Les pays qui ont approuvé la toute première résolution de l’Assemblée générale des Nations Unies sur les « robots tueurs » devraient promouvoir les négociations sur un nouveau traité international visant à interdire et réglementer ces armes, a déclaré aujourd’hui Human Rights Watch. Les systèmes d’armes autonomes sélectionnent des cibles et exercent la force contre celles-ci en fonction de capteurs plutôt que sur la base d’interventions humaines.
Le 22 décembre 2023, 152 pays ont voté en faveur de la résolution de l’Assemblée générale sur les dangers des systèmes d’armes autonomes, tandis que 4 pays ont voté contre, et 11 pays se sont abstenus. La Résolution 78/241 de l’Assemblée générale reconnaît les « enjeux de taille et les vives inquiétudes que soulève […] l’utilisation de nouvelles applications technologiques dans le domaine militaire, y compris celles liées à l’intelligence artificielle et à l’autonomie des systèmes d’armes ».
« La résolution de l’Assemblée générale sur les systèmes d’armes autonomes souligne l’urgente nécessité pour la communauté internationale de faire face aux dangers que représente la suppression du contrôle humain dans le recours à la force », a prévenu Mary Wareham, directrice du plaidoyer auprès de la division Armes de Human Rights Watch. « Le large soutien dont bénéficie cette résolution démontre que les gouvernements sont prêts à agir et qu’ils devraient négocier dans les meilleurs délais un nouveau traité international. »
Certains systèmes d’armes autonomes existent depuis des années, mais les types, la durée de fonctionnement, la portée géographique et l’environnement dans lesquels ils fonctionnent sont limités. Cependant, les progrès technologiques stimulent le développement de systèmes d’armes autonomes sans contrôle humain significatif, déléguant des décisions de vie ou de mort à des machines, qui détermineraient où, quand ou contre quels adversaires elles seront utilisées, plutôt qu’un opérateur humain.
La résolution demande au Secrétaire général de l’ONU, António Guterres, de recueillir l’avis des pays et autres parties prenantes sur les moyens de répondre aux défis et aux préoccupations soulevés par les systèmes d’armes autonomes « d’un point de vue humanitaire, juridique, sécuritaire, technologique et éthique », et de refléter ces points de vue dans un rapport présenté à l’Assemblée générale d’ici septembre 2024.

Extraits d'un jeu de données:
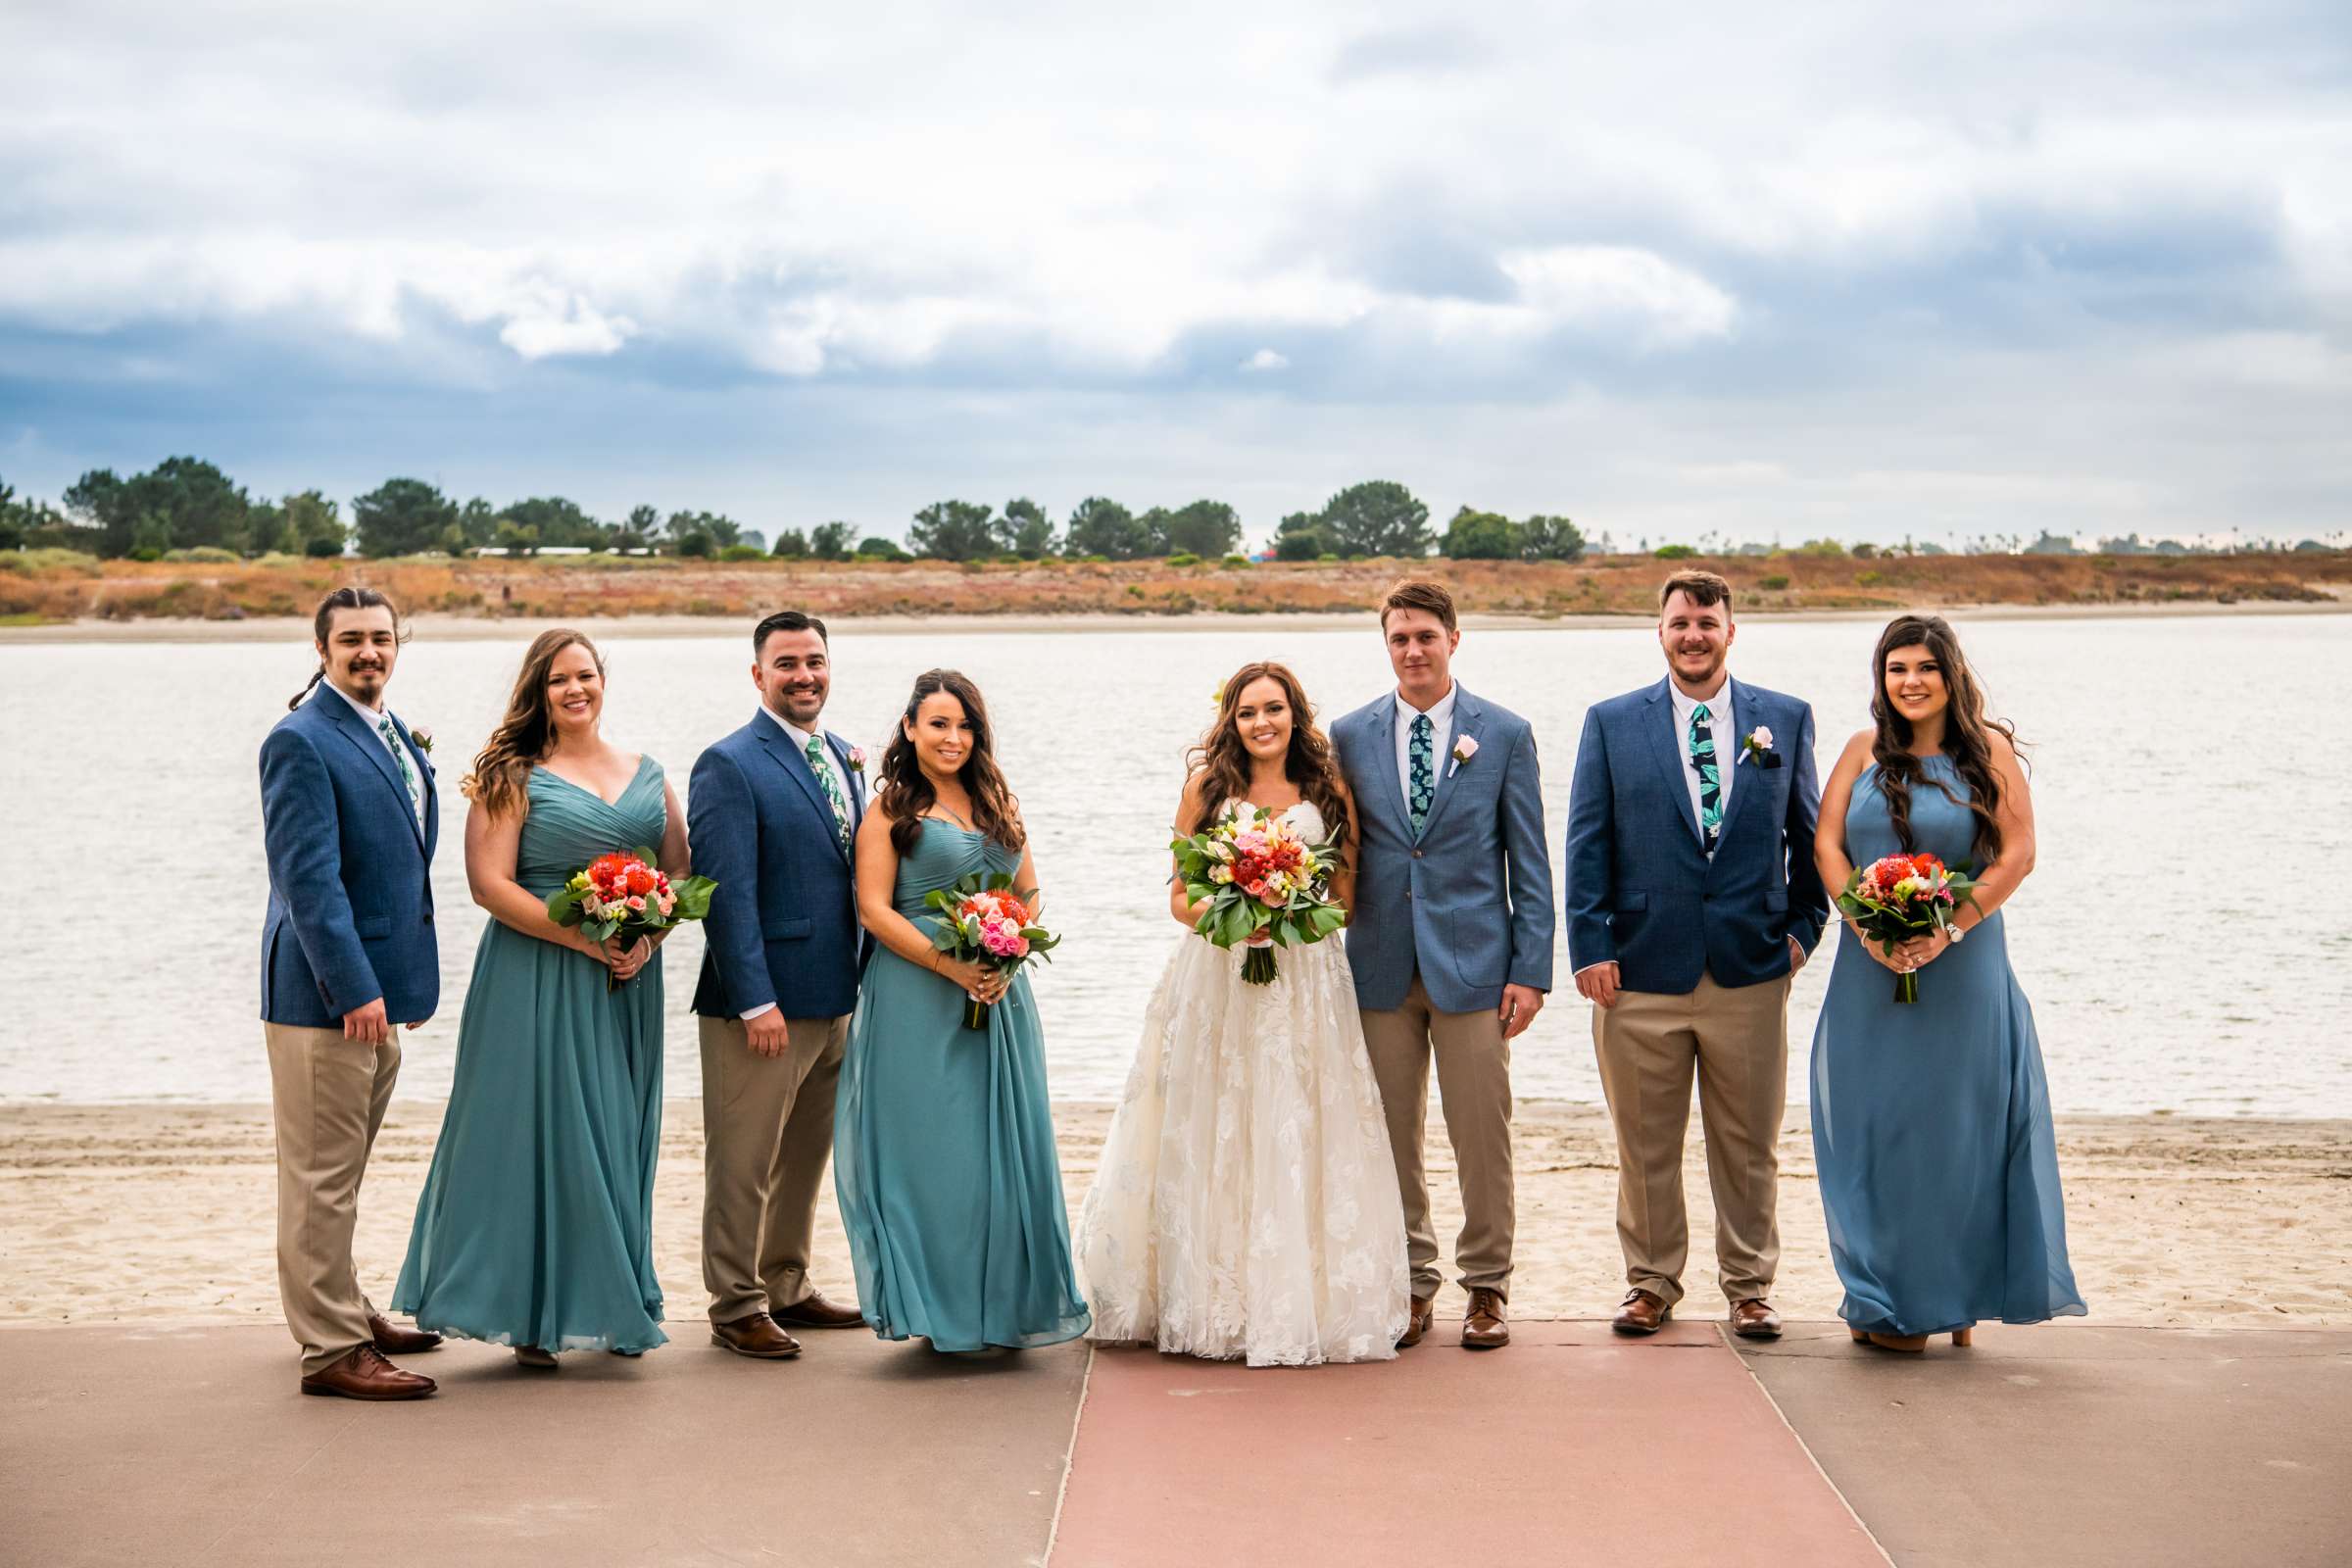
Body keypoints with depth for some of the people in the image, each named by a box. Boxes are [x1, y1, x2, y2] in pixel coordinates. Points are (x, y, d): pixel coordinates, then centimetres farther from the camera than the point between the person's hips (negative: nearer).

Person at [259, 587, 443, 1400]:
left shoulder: (394, 734, 13)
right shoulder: (301, 742, -14)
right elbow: (309, 877, -19)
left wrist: (382, 983, 15)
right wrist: (354, 988, -23)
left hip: (377, 983, 9)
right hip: (324, 992, -9)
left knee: (341, 1170, 20)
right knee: (321, 1175, -2)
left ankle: (344, 1310, 32)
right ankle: (331, 1349, 3)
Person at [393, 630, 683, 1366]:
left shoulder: (647, 776, 12)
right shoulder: (514, 777, -3)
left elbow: (680, 871, 11)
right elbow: (489, 882, -11)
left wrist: (649, 938, -8)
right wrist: (583, 938, -17)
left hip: (628, 984, 4)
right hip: (536, 981, -4)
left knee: (618, 1138, 9)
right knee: (538, 1131, -2)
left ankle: (614, 1304, 19)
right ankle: (532, 1316, 5)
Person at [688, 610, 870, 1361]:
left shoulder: (845, 758, 13)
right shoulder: (729, 766, -11)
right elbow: (728, 892, -16)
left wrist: (863, 978, 11)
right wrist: (756, 1001, -19)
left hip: (836, 1001, 8)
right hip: (762, 1001, -8)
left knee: (806, 1158, 18)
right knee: (743, 1164, 2)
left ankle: (786, 1288, 31)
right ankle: (737, 1306, 12)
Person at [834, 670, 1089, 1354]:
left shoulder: (998, 802, 14)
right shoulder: (890, 809, -1)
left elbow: (1031, 893, 13)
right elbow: (874, 908, -8)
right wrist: (951, 965, -17)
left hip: (999, 990, 5)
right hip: (918, 996, -5)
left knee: (1003, 1140, 5)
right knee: (932, 1144, -3)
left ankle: (1003, 1302, 15)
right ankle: (945, 1310, 4)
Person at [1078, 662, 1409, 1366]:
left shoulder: (1328, 792, 6)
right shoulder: (1207, 787, 5)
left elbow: (1346, 899, 8)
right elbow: (1180, 897, 6)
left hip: (1304, 984, 0)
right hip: (1215, 981, 0)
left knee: (1298, 1138, -2)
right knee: (1211, 1141, 1)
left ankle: (1298, 1302, 6)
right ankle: (1213, 1301, 8)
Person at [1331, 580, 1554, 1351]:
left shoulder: (1505, 734, 1)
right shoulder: (1350, 735, 6)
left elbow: (1529, 862, 2)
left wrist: (1532, 969, -4)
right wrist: (1335, 960, 2)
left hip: (1473, 963, -2)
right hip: (1381, 967, 2)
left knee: (1483, 1138, 3)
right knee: (1391, 1139, 7)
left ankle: (1487, 1287, 16)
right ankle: (1410, 1284, 19)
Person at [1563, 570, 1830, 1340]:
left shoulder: (1786, 719, 7)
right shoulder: (1611, 723, 4)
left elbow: (1809, 834, 12)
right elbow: (1587, 844, 2)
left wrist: (1803, 926, 4)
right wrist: (1590, 948, -4)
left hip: (1752, 967, 1)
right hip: (1642, 967, 0)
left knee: (1750, 1145, 8)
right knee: (1644, 1145, 7)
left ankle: (1749, 1287, 21)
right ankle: (1651, 1283, 21)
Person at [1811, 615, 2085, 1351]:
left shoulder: (1988, 750, 0)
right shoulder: (1864, 751, 8)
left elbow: (2018, 854, -7)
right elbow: (1826, 846, 2)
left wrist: (1949, 931, -16)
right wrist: (1868, 927, -13)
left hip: (1961, 967, -2)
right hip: (1873, 969, 2)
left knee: (1962, 1125, 3)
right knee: (1875, 1125, 4)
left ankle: (1958, 1296, 14)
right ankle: (1886, 1303, 13)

→ **Consignes de travail**: Les affirmations suivantes concordent-elles avec le texte sur les robots tueurs ? (a) 152 pays ont voté en faveur de la résolution le 22 décembre 2023. (b) Aucun pays ne s'est abstenu lors du vote. (c) Le rapport du Secrétaire général doit être présenté à l'Assemblée générale d'ici septembre 2024. Répondez par oui ou par non à chacune, en citant mot pour mot les termes décisifs du texte.

→ **Réponse attendue**:
(a) Oui : « Le 22 décembre 2023, 152 pays ont voté en faveur de la résolution de l’Assemblée générale ».
(b) Non : « et 11 pays se sont abstenus ».
(c) Oui : « de refléter ces points de vue dans un rapport présenté à l’Assemblée générale d’ici septembre 2024 ».